Aging Workforce and Caregiving Demands impact Public Health
The aging workforce with rising personal health, family, and caregiving demands are the defining work-life and public health issues of the 21st century (Kossek et al., 2019). The failure to respond to employees’ growing work-life/family needs harms employees’ health, reduces productivity, and increases turnover (Hammer et al., 2011).
Many Employees Lack Access to Formal Work-Family-Life Support Policies
A barrier to addressing work-life/family demands is that most employees work for smaller and medium-sized firms that do not have formal work-life policies, leaving most work-life/family flexibility practices including family and sick leave to be influenced by direct supervisors (Kossek & Lautsch, 2018).
Covid -19 has Increased Work-Life Inequality in the Workforce
The COVID-19 pandemic has only exacerbated work life inequality between workers jobs that require face to face front line work and those that can be done by teleworking as well as by gender and race (Kossek & Lee, 2020).

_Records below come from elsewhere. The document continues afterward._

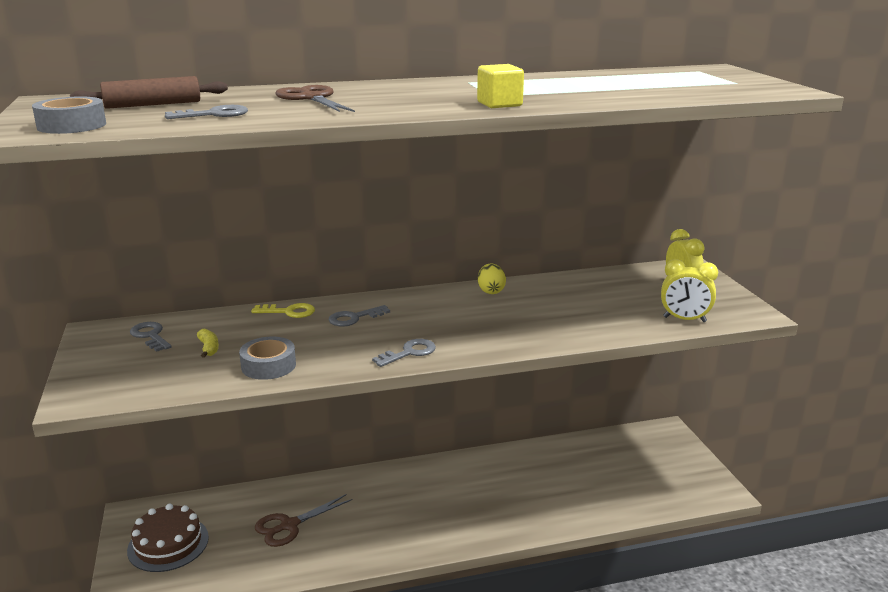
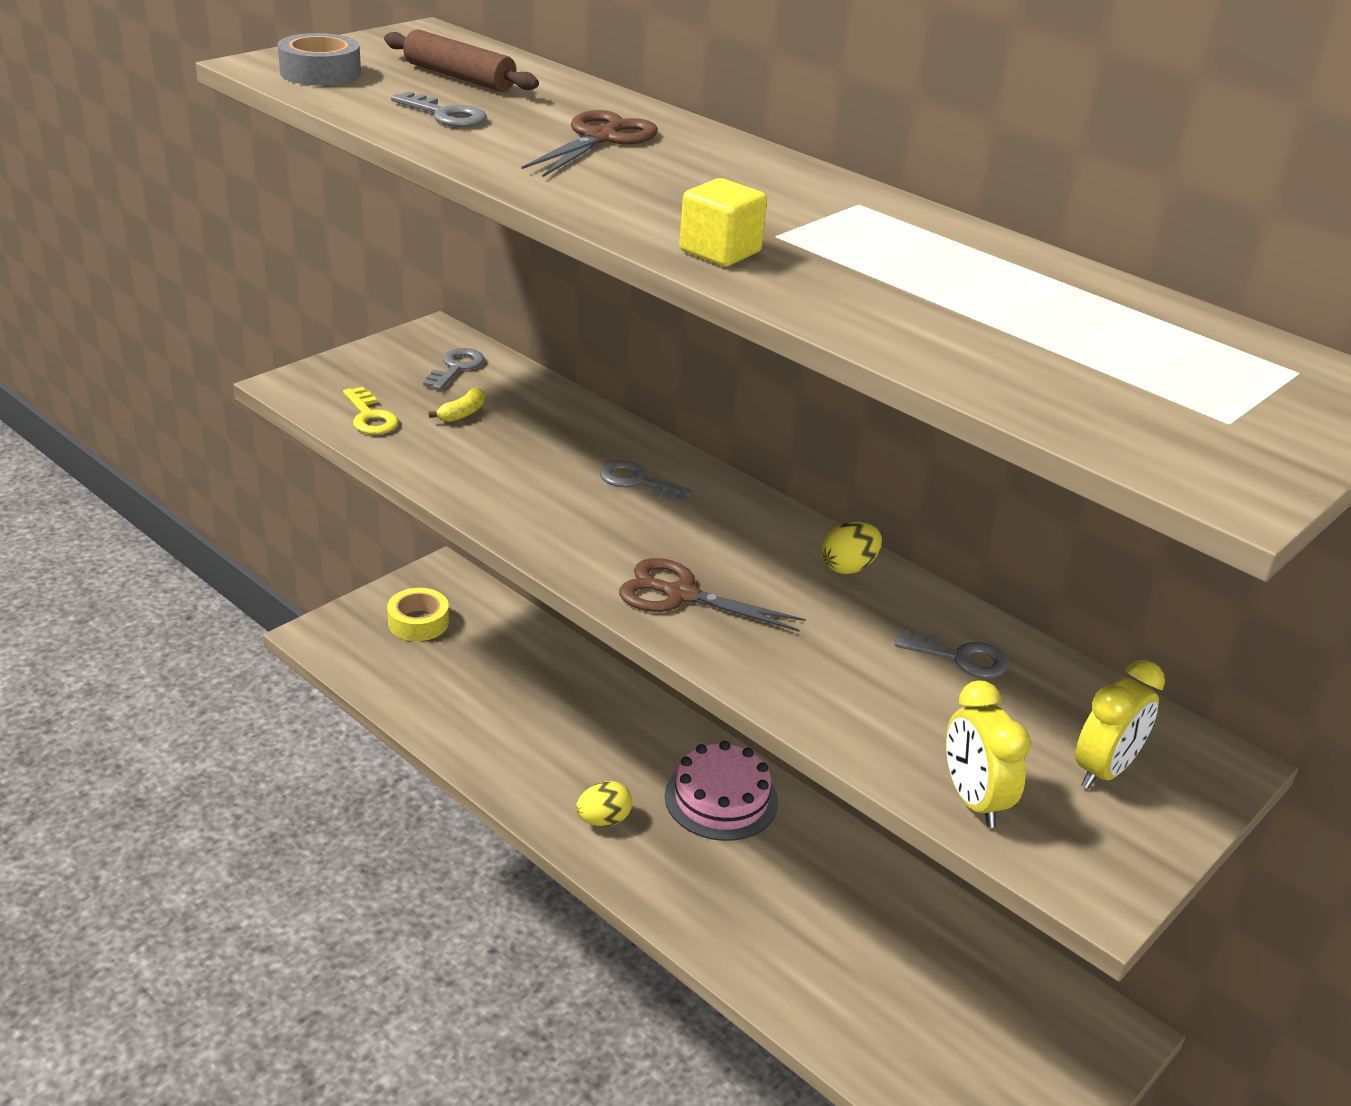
camera: 55 degrees right, 10 degrees up
brown cake [127,504,209,572] -> yellow tape [387,588,449,641]
grey tape [239,337,296,380] -> none
yellow key [251,303,315,318] -> yellow key moved to [343,387,399,434]
brown scissors [255,494,353,547] -> brown scissors moved to [619,558,806,632]
grey key [372,339,436,367] -> grey key moved to [894,629,1008,678]
none -> yellow egg [576,781,632,826]
none -> pink cake [665,741,778,841]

Workplace is a Key Place to Intervene to Reduce Work-Family-Life Stress
To address this critical gap, this study is based on an occupational health science Total Worker Health approach (NIOSH, 2016), which assumes that the workplace is a key social determinant of work-life stress and aging workers’ abilities to jointly manage their job, personal health, and caregiving demands.
Supervisors’ Work-Family Support Matters
As supervisors are gatekeepers to implementing work-life policies, workplace interventions that train supervisors to have the knowledge, skills and motivation to support employees’ family, personal health, and caregiving needs is an effective way to foster societal health and well-being.

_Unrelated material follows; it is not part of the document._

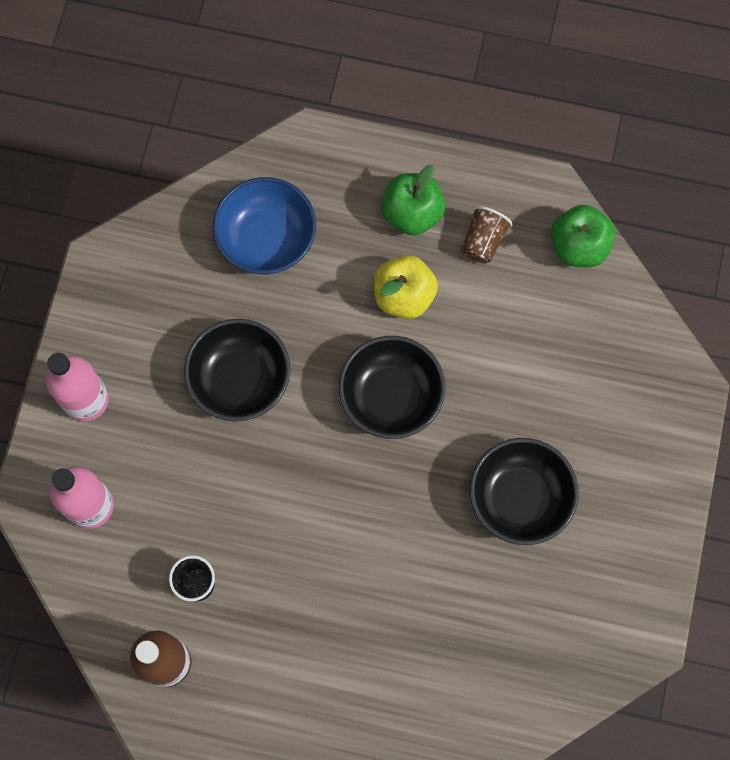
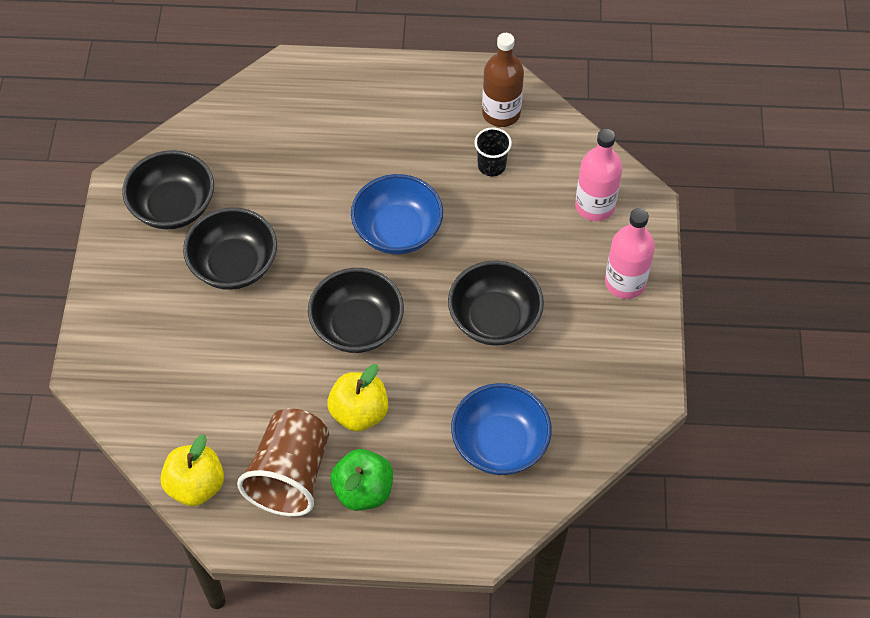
camera: 170 degrees right, 15 degrees down
brown cup [461,206,512,263] -> brown cup [237,408,329,517], size x1.89
green apple [551,205,615,267] -> yellow apple [161,434,224,506]
none -> black bowl [122,150,214,229]
none -> blue bowl [351,174,443,254]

Workplace Interventions Are Needed
Lower- cost scalable workplace interventions are needed to increase leaders’ skills in supporting employees abilities in to access flexibility and use available paid sick and family leave policies. The latter often remain under-utilized or face implementation challenges.
The results of the project will advance the knowledge in occupational health, public health, family supportive supervision, and the workplace intervention fields.

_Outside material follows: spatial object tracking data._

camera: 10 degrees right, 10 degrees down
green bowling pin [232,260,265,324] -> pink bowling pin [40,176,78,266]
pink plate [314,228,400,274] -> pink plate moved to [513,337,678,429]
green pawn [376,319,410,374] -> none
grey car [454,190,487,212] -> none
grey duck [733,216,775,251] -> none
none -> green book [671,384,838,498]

Aim 1: Develop Family Supportive Supervisor Training (FSST) intervention implementation supports to enhance employer usability/adoption.
Aim 2. Develop an eLearning management system to enhance supervisor user experiences, feedback, and delivery processes to motivate behavior change and enhance change sustainability.
Aim 3: Develop the Leaders and Leaves: Supervisor Support for Family and Sick Leave Module to augment the core FSST program focusing on 4 evidence based family supportive behaviors:
L. B. Hammer, & E. E. Kossek et al. Multiple studies
Aim 4: Field test and evaluate the enhanced FSST 2.0 in a Randomized Clinical Trial for employer adoption readiness.
This study is funded by the NIH (National Institute of Health Grant #2R42AG060347-02A1) through the STTR program and approved by Purdue University’s IRB Institutional Research Board (2020-1687.)